A Femarctic bondship is a legal contract that recognizes multiple citizens as one, and holds them responsible for combined residences and credit holdings. Under current law, all bondships must include at least two principal members of equal credit status.
Sexual exclusivity of the group is an ethical requirement. Bondships contain four to five members and rarely more than six; monogamy is taboo yet legally recognized as Wa`xam.
*Waxamists are rare in Femarctic society and endure social stigma; once classified as mentally ill, modern waxamists face discrimination in specific vocational fields and cannot legally collect donations for rearing.
COMMUNAL RELATIONSHIPS
- Subaki typically initiate bonding, as it was once a legal requirement for collecting donations.
- Zaxiri, naturally disinclined to bond, are often sought out for bondship due to the unlimited credit line they receive after birthing a donation.
- Bizaki enter and most often initiate bonds as cohabitating socially with those they care for aids in their emotional health.
- Bonding attracts hizaki because of the higher-paying positions offered to bonded citizens.
- Marix in the Citizen’s Guard typically bond as it reflects well on their service record. However, Fleet and PAC marixi often avoid bonding, and those that do bond rarely live full time with their partners, opting to reside in Orta or remain deployed between the poles.

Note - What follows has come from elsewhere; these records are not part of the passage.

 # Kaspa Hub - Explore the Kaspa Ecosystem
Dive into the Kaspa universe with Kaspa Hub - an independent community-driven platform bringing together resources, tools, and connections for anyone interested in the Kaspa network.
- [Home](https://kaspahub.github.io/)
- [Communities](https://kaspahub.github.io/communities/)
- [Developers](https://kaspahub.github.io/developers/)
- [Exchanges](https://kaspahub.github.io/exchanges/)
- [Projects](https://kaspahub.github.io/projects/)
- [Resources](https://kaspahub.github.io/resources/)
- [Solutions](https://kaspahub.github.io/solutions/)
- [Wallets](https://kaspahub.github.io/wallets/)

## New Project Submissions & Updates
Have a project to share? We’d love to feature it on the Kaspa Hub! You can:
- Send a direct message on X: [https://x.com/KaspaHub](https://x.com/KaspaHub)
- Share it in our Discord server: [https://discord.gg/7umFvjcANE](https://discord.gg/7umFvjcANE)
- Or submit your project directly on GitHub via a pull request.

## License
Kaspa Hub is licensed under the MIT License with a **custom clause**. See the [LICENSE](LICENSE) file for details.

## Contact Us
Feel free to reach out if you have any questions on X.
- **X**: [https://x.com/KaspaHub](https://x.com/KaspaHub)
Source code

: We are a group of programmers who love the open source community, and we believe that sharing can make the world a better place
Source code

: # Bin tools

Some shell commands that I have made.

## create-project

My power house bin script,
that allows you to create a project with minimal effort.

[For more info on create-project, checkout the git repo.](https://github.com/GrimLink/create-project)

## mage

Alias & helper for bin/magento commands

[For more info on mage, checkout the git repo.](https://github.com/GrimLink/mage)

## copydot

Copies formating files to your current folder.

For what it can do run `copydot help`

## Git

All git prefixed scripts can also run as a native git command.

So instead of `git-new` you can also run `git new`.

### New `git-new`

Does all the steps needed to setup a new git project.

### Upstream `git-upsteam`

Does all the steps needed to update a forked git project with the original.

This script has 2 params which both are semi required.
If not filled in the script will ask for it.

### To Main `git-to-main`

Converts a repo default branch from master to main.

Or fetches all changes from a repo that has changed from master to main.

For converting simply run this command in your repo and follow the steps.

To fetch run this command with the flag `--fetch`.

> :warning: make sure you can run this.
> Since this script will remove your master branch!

SUBAKI & ZAXIRI BONDING PREFERENCES
EVOLUTION OF LEGAL BONDSHIP
The rules around modern bondship have changed since the original subjects’ era; legal writs of credit division, donational custody, and real-estate ownership have altered the constructs of group involvement.
In the time of the originals, bringing the relationship to the Sernatae was required. In the First Gen era, the breeding castes (Subak or Zaxir) sat before presenting their bonds. Over time, two credit-independent partners became a requirement (implemented during the Second Gen years due to their lack of donations).

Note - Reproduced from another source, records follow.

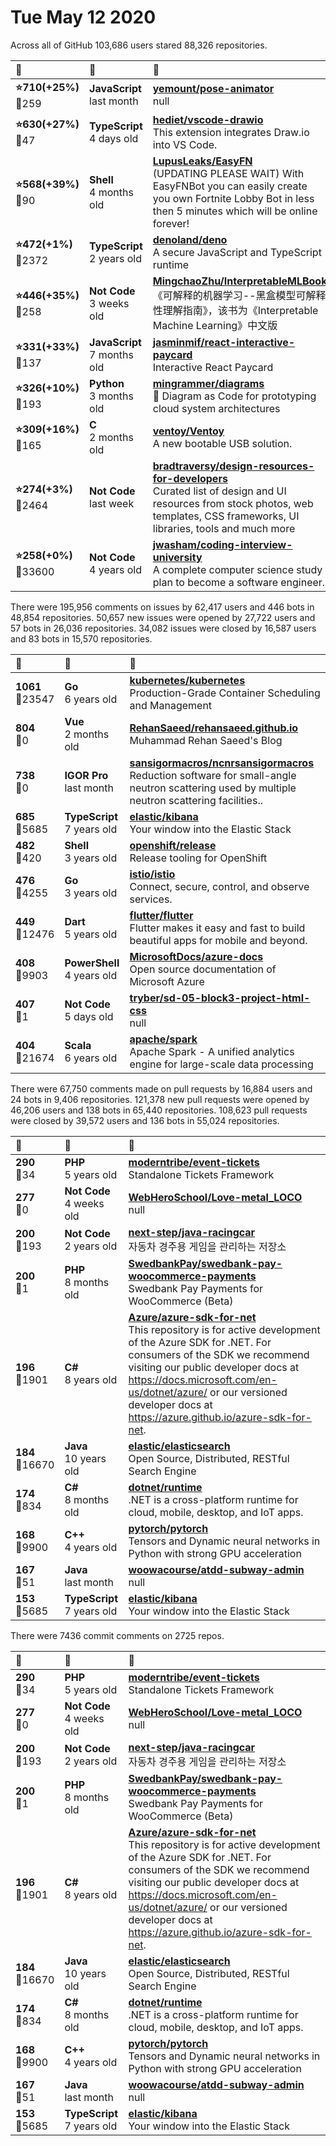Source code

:# Tue May 12 2020

Across all of GitHub 103,686 users stared 
88,326 repositories. 

| :page_with_curl: | :calendar: | :page_with_curl: |
| :--- | :--- | :--- |
| **:star:710(+25%)**<br>:twisted_rightwards_arrows:259 | **JavaScript**<br>last month | **[yemount/pose-animator](https://github.com/yemount/pose-animator)**<br>null |
| **:star:630(+27%)**<br>:twisted_rightwards_arrows:47 | **TypeScript**<br>4 days old | **[hediet/vscode-drawio](https://github.com/hediet/vscode-drawio)**<br>This extension integrates Draw.io into VS Code. |
| **:star:568(+39%)**<br>:twisted_rightwards_arrows:90 | **Shell**<br>4 months old | **[LupusLeaks/EasyFN](https://github.com/LupusLeaks/EasyFN)**<br>(UPDATING PLEASE WAIT) With EasyFNBot you can easily create you own Fortnite Lobby Bot in less then 5 minutes which will be online forever! |
| **:star:472(+1%)**<br>:twisted_rightwards_arrows:2372 | **TypeScript**<br>2 years old | **[denoland/deno](https://github.com/denoland/deno)**<br>A secure JavaScript and TypeScript runtime |
| **:star:446(+35%)**<br>:twisted_rightwards_arrows:258 | **Not Code**<br>3 weeks old | **[MingchaoZhu/InterpretableMLBook](https://github.com/MingchaoZhu/InterpretableMLBook)**<br>《可解释的机器学习--黑盒模型可解释性理解指南》，该书为《Interpretable Machine Learning》中文版 |
| **:star:331(+33%)**<br>:twisted_rightwards_arrows:137 | **JavaScript**<br>7 months old | **[jasminmif/react-interactive-paycard](https://github.com/jasminmif/react-interactive-paycard)**<br>Interactive React Paycard |
| **:star:326(+10%)**<br>:twisted_rightwards_arrows:193 | **Python**<br>3 months old | **[mingrammer/diagrams](https://github.com/mingrammer/diagrams)**<br>:art: Diagram as Code for prototyping cloud system architectures |
| **:star:309(+16%)**<br>:twisted_rightwards_arrows:165 | **C**<br>2 months old | **[ventoy/Ventoy](https://github.com/ventoy/Ventoy)**<br>A new bootable USB solution. |
| **:star:274(+3%)**<br>:twisted_rightwards_arrows:2464 | **Not Code**<br>last week | **[bradtraversy/design-resources-for-developers](https://github.com/bradtraversy/design-resources-for-developers)**<br>Curated list of design and UI resources from stock photos, web templates, CSS frameworks, UI libraries, tools and much more |
| **:star:258(+0%)**<br>:twisted_rightwards_arrows:33600 | **Not Code**<br>4 years old | **[jwasham/coding-interview-university](https://github.com/jwasham/coding-interview-university)**<br>A complete computer science study plan to become a software engineer. |

There were 195,956 comments on issues by 62,417 users and 446 bots in 48,854 repositories.
50,657 new issues were opened by 27,722 users and 57 bots in 26,036 repositories.
34,082 issues were closed by 16,587 users and 83 bots in 15,570 repositories.

| :speech_balloon: | :calendar: | :page_with_curl: |
| :--- | :--- | :--- |
| **1061**<br>:twisted_rightwards_arrows:23547 | **Go**<br>6 years old | **[kubernetes/kubernetes](https://github.com/kubernetes/kubernetes)**<br>Production-Grade Container Scheduling and Management |
| **804**<br>:twisted_rightwards_arrows:0 | **Vue**<br>2 months old | **[RehanSaeed/rehansaeed.github.io](https://github.com/RehanSaeed/rehansaeed.github.io)**<br>Muhammad Rehan Saeed's Blog |
| **738**<br>:twisted_rightwards_arrows:0 | **IGOR Pro**<br>last month | **[sansigormacros/ncnrsansigormacros](https://github.com/sansigormacros/ncnrsansigormacros)**<br>Reduction software for small-angle neutron scattering used by multiple neutron scattering facilities.. |
| **685**<br>:twisted_rightwards_arrows:5685 | **TypeScript**<br>7 years old | **[elastic/kibana](https://github.com/elastic/kibana)**<br>Your window into the Elastic Stack |
| **482**<br>:twisted_rightwards_arrows:420 | **Shell**<br>3 years old | **[openshift/release](https://github.com/openshift/release)**<br>Release tooling for OpenShift |
| **476**<br>:twisted_rightwards_arrows:4255 | **Go**<br>3 years old | **[istio/istio](https://github.com/istio/istio)**<br>Connect, secure, control, and observe services. |
| **449**<br>:twisted_rightwards_arrows:12476 | **Dart**<br>5 years old | **[flutter/flutter](https://github.com/flutter/flutter)**<br>Flutter makes it easy and fast to build beautiful apps for mobile and beyond. |
| **408**<br>:twisted_rightwards_arrows:9903 | **PowerShell**<br>4 years old | **[MicrosoftDocs/azure-docs](https://github.com/MicrosoftDocs/azure-docs)**<br>Open source documentation of Microsoft Azure |
| **407**<br>:twisted_rightwards_arrows:1 | **Not Code**<br>5 days old | **[tryber/sd-05-block3-project-html-css](https://github.com/tryber/sd-05-block3-project-html-css)**<br>null |
| **404**<br>:twisted_rightwards_arrows:21674 | **Scala**<br>6 years old | **[apache/spark](https://github.com/apache/spark)**<br>Apache Spark - A unified analytics engine for large-scale data processing |

There were 67,750 comments made on pull requests by 16,884 users and 24 bots in 9,406 repositories.
121,378 new pull requests were opened by 46,206 users and 138 bots in 65,440 repositories.
108,623 pull requests were closed by 39,572 users and 136 bots in 55,024 repositories.

| :speech_balloon: | :calendar: | :page_with_curl: |
| :--- | :--- | :--- |
| **290**<br>:twisted_rightwards_arrows:34 | **PHP**<br>5 years old | **[moderntribe/event-tickets](https://github.com/moderntribe/event-tickets)**<br>Standalone Tickets Framework |
| **277**<br>:twisted_rightwards_arrows:0 | **Not Code**<br>4 weeks old | **[WebHeroSchool/Love-metal_LOCO](https://github.com/WebHeroSchool/Love-metal_LOCO)**<br>null |
| **200**<br>:twisted_rightwards_arrows:193 | **Not Code**<br>2 years old | **[next-step/java-racingcar](https://github.com/next-step/java-racingcar)**<br>자동차 경주용 게임을 관리하는 저장소 |
| **200**<br>:twisted_rightwards_arrows:1 | **PHP**<br>8 months old | **[SwedbankPay/swedbank-pay-woocommerce-payments](https://github.com/SwedbankPay/swedbank-pay-woocommerce-payments)**<br>Swedbank Pay Payments for WooCommerce (Beta) |
| **196**<br>:twisted_rightwards_arrows:1901 | **C#**<br>8 years old | **[Azure/azure-sdk-for-net](https://github.com/Azure/azure-sdk-for-net)**<br>This repository is for active development of the Azure SDK for .NET. For consumers of the SDK we recommend visiting our public developer docs at https://docs.microsoft.com/en-us/dotnet/azure/ or our versioned developer docs at https://azure.github.io/azure-sdk-for-net.  |
| **184**<br>:twisted_rightwards_arrows:16670 | **Java**<br>10 years old | **[elastic/elasticsearch](https://github.com/elastic/elasticsearch)**<br>Open Source, Distributed, RESTful Search Engine |
| **174**<br>:twisted_rightwards_arrows:834 | **C#**<br>8 months old | **[dotnet/runtime](https://github.com/dotnet/runtime)**<br>.NET is a cross-platform runtime for cloud, mobile, desktop, and IoT apps. |
| **168**<br>:twisted_rightwards_arrows:9900 | **C++**<br>4 years old | **[pytorch/pytorch](https://github.com/pytorch/pytorch)**<br>Tensors and Dynamic neural networks in Python with strong GPU acceleration |
| **167**<br>:twisted_rightwards_arrows:51 | **Java**<br>last month | **[woowacourse/atdd-subway-admin](https://github.com/woowacourse/atdd-subway-admin)**<br>null |
| **153**<br>:twisted_rightwards_arrows:5685 | **TypeScript**<br>7 years old | **[elastic/kibana](https://github.com/elastic/kibana)**<br>Your window into the Elastic Stack |

There were 7436 commit comments on 2725 repos.

| :speech_balloon: | :calendar: | :page_with_curl: |
| :--- | :--- | :--- |
| **290**<br>:twisted_rightwards_arrows:34 | **PHP**<br>5 years old | **[moderntribe/event-tickets](https://github.com/moderntribe/event-tickets)**<br>Standalone Tickets Framework |
| **277**<br>:twisted_rightwards_arrows:0 | **Not Code**<br>4 weeks old | **[WebHeroSchool/Love-metal_LOCO](https://github.com/WebHeroSchool/Love-metal_LOCO)**<br>null |
| **200**<br>:twisted_rightwards_arrows:193 | **Not Code**<br>2 years old | **[next-step/java-racingcar](https://github.com/next-step/java-racingcar)**<br>자동차 경주용 게임을 관리하는 저장소 |
| **200**<br>:twisted_rightwards_arrows:1 | **PHP**<br>8 months old | **[SwedbankPay/swedbank-pay-woocommerce-payments](https://github.com/SwedbankPay/swedbank-pay-woocommerce-payments)**<br>Swedbank Pay Payments for WooCommerce (Beta) |
| **196**<br>:twisted_rightwards_arrows:1901 | **C#**<br>8 years old | **[Azure/azure-sdk-for-net](https://github.com/Azure/azure-sdk-for-net)**<br>This repository is for active development of the Azure SDK for .NET. For consumers of the SDK we recommend visiting our public developer docs at https://docs.microsoft.com/en-us/dotnet/azure/ or our versioned developer docs at https://azure.github.io/azure-sdk-for-net.  |
| **184**<br>:twisted_rightwards_arrows:16670 | **Java**<br>10 years old | **[elastic/elasticsearch](https://github.com/elastic/elasticsearch)**<br>Open Source, Distributed, RESTful Search Engine |
| **174**<br>:twisted_rightwards_arrows:834 | **C#**<br>8 months old | **[dotnet/runtime](https://github.com/dotnet/runtime)**<br>.NET is a cross-platform runtime for cloud, mobile, desktop, and IoT apps. |
| **168**<br>:twisted_rightwards_arrows:9900 | **C++**<br>4 years old | **[pytorch/pytorch](https://github.com/pytorch/pytorch)**<br>Tensors and Dynamic neural networks in Python with strong GPU acceleration |
| **167**<br>:twisted_rightwards_arrows:51 | **Java**<br>last month | **[woowacourse/atdd-subway-admin](https://github.com/woowacourse/atdd-subway-admin)**<br>null |
| **153**<br>:twisted_rightwards_arrows:5685 | **TypeScript**<br>7 years old | **[elastic/kibana](https://github.com/elastic/kibana)**<br>Your window into the Elastic Stack |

When the Fifth Gen came of age, hizak sought to control the balance of donational distribution and cited that bondships must contain one hizak and one subak. This alteration led to rising numbers of non-bonded subaki within the Sixth—until a Cloister vote by the Fifth mandated laws dictating that only bonded subaki could collect donations.
Bondship numbers were lowest among the Sixth Ramaxian Gen, with their males barred from bonding. Legal maneuvering by the conservative Fifth Gen made being a waxamist a financial burden (unless bonded to a zaxir – the only caste upon which monogamy is exceedingly rare).
In the Ninth Gen era, the subaki minority helped craft new laws that allowed unbonded subaki the right to collect donations made from their patches if the zaxir birthing that donation signed the donation over to the subak.
Decades later, a motion brought before the Sernatae by Tenth-Gen legislator Yegi Das (Pikalit) and seconded by Ninth-Gen Ryl Jyr (Utama) removed the presence of a requisite hizak in bondship applications. Edicts then required two principal partners of equal credit status (effectively freeing subaki from obtaining a sole custodial requirement). The motion won the Ruling Gen Platform’s support by a single vote, that of CM Wox Dag.